Another complicating factor for a privately run day care center would be its financing under county-issued bonds, which are supposed to fund only public functions. The center could be open to legal challenge if it could not pay for itself.
In the end, the board decided to finesse the issue by having the planning department revise the day care center as an optional use of space for planning purposes.
Perhaps more problematic is the notion of throwing together so many different types of public employees in the same building.
Planning board Chairwoman Françoise Carrier questioned whether it makes sense for Wheaton to be the new home for the parks department’s aquatics program, which monitors stream safety and fish populations.
She noted that the plan requires giving the aquatic section access to the building’s loading dock, “which conjured images of people carrying rods and buckets in a high-rise.”
Parks department project director Michael Ma replied that there is not much difference between a stream tested with a bucket and a planning department surveyor or inspector hauling their equipment into the building.
The board will revisit the issue next week after planning staff has a chance to further explore office space options for the program, including the possibility of retaining the parks Parkside headquarters at 9500 Brunett Ave. next to Sligo Creek Park, which is rented for $1 per year from the school system until it is needed again for future elementary students.
The board also will explore whether the new building should include space for the 16-member parks police department and what to do about parking for police cruisers if it does relocate to Wheaton.
Finally, board members debated whether a 15 percent growth rate is enough to provide future office space in Wheaton. Dreyfuss suggested that the board’s new reality should reflect the fact that the council cut planning department staff to 150 from 180 before the Great Recession hit county finances.
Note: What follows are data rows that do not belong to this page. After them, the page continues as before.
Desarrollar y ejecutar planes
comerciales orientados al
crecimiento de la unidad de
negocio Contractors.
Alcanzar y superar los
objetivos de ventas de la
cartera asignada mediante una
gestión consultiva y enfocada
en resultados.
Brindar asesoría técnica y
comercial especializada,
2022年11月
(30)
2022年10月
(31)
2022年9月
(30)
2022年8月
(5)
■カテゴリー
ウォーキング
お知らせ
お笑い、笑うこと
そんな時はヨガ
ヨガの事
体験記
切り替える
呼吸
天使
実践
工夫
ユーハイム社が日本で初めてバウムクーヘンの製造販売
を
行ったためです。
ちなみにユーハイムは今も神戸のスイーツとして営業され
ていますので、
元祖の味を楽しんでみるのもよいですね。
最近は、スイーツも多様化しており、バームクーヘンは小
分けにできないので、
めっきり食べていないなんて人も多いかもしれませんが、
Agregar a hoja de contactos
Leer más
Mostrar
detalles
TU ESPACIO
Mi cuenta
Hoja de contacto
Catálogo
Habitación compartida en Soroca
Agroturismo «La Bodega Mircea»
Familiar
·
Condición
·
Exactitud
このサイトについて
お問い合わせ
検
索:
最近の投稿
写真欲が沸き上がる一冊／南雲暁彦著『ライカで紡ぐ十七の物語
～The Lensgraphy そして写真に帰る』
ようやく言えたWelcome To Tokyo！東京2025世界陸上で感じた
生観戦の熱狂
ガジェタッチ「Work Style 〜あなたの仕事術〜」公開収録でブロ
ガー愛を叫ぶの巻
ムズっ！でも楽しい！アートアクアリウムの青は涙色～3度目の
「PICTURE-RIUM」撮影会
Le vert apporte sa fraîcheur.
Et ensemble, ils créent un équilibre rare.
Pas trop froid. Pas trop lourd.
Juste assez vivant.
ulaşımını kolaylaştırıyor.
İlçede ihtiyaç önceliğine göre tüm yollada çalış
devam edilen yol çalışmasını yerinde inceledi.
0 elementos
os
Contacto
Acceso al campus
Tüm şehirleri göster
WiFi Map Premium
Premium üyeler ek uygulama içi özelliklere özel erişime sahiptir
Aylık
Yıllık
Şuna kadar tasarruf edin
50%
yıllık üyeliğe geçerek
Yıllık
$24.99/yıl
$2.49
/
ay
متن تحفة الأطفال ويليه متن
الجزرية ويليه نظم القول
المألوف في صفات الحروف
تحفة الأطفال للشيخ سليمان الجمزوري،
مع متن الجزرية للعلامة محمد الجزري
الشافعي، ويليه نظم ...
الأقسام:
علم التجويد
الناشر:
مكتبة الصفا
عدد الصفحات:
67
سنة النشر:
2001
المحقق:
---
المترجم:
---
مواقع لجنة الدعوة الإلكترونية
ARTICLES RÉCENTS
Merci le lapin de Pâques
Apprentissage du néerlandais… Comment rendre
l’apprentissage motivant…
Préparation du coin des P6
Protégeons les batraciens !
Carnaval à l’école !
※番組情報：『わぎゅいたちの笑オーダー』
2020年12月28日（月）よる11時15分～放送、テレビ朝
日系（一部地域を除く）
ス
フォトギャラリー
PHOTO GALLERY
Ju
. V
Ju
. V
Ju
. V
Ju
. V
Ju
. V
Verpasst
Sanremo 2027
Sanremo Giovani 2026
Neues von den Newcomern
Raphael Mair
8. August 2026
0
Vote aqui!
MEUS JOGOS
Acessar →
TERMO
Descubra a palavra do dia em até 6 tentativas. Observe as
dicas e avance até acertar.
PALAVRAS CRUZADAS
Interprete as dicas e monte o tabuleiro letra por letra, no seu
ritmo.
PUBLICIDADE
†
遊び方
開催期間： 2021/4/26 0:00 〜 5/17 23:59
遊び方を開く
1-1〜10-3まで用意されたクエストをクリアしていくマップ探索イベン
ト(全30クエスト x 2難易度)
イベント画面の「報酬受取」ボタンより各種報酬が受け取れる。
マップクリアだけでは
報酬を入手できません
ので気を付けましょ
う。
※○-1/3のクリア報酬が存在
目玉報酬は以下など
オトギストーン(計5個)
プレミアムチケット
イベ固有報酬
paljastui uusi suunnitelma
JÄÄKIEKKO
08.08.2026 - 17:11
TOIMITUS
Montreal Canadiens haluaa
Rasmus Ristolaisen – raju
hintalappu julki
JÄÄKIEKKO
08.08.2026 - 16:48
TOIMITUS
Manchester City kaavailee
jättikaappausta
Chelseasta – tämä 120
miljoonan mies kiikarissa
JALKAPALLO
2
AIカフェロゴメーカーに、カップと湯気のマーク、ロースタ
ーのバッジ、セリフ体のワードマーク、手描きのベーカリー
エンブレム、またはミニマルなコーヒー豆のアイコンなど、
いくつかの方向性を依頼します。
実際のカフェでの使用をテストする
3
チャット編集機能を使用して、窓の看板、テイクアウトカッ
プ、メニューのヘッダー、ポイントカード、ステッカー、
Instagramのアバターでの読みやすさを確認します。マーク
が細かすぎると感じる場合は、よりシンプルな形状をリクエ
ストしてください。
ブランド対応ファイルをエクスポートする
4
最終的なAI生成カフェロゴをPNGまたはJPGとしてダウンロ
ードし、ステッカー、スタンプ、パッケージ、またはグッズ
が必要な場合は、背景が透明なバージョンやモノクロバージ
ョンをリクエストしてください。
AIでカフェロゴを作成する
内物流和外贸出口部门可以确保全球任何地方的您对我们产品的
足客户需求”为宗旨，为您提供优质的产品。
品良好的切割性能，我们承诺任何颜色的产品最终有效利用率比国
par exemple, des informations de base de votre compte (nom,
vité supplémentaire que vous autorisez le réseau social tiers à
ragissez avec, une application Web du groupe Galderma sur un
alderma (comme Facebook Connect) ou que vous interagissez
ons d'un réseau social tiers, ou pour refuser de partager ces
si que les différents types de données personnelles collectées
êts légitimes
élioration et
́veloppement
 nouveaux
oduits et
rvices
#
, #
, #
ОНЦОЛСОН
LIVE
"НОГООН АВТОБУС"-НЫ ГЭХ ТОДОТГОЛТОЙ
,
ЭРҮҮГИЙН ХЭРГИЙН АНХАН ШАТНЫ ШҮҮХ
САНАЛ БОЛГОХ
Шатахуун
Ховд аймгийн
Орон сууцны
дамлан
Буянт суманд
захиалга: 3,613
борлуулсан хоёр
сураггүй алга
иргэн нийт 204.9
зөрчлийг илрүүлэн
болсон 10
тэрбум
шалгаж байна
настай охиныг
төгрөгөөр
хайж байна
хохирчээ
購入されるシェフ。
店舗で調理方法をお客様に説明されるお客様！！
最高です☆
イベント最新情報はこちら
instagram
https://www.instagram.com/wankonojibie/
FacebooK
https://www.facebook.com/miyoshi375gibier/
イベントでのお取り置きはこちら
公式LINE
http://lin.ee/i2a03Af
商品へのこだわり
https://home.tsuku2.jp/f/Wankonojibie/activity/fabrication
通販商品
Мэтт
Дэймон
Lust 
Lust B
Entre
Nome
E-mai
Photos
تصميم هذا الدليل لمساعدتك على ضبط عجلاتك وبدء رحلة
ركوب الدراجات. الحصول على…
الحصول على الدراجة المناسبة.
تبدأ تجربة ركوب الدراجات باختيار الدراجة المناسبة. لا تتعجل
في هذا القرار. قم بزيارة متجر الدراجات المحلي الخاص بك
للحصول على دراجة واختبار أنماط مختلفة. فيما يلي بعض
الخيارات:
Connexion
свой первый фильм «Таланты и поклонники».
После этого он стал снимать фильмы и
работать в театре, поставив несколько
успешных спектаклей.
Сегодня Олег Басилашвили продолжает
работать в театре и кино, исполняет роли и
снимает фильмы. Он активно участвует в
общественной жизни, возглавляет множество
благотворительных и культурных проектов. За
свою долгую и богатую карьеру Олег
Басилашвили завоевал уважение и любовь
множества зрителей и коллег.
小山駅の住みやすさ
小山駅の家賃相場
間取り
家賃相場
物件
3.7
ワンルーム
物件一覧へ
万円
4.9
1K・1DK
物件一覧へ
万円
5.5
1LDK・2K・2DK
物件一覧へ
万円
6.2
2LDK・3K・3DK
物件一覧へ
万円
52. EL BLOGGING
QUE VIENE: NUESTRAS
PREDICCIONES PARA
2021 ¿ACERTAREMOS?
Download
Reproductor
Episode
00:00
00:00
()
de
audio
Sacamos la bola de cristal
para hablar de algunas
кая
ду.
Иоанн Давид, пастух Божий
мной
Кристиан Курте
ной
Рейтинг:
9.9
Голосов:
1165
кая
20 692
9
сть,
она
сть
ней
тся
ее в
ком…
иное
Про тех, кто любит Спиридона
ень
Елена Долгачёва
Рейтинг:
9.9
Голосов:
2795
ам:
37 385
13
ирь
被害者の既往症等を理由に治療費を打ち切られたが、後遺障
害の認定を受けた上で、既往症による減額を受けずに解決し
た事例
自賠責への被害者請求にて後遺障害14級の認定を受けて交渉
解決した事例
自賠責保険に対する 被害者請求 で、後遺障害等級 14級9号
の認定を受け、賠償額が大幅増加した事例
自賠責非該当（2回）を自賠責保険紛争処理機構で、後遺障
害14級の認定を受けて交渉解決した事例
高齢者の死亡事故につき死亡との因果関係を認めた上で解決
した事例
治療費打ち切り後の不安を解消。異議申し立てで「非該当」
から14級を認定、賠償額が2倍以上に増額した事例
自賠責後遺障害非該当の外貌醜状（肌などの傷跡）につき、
But Carrier said that staffing needs and office space requirements will grow quickly once the economy recovers and the planning department has to handle an increase in development applications.
Laurel garden apartments sell for $28 million
Westgate of Laurel, a 218-unit apartment complex built in 1964, sold for $27.9 million, according to CBRE Washington’s Multi-Housing Investment Team, which represented the seller, Westgate Apartments Investors.
Westgate DNB Associates, a subsidiary of Geller Associates of Roseland, N.J., bought the property, which was about 93 percent occupied at closing.
The Baltimore-Washington corridor and the region around Fort Meade, the National Security Agency, Defense Information Systems Agency and the U.S. Cyber Command “have become a magnet for high-tech jobs,” Michael E. Muldowney, CBRE’s executive vice president, said in a news release. “The resulting stability of the workforce continues to pump value and interest into the neighboring real estate market, as exemplified by the acquisition of this attractive asset.”
The 201,704-square-foot complex was updated by the seller with high-end elements, from windows to kitchen finishes, commanding a rental premium over most other local apartments.
The property, which is east of the Interstate 95 interchange with Route 198, sold for $11.3 million in 2000, according to state records.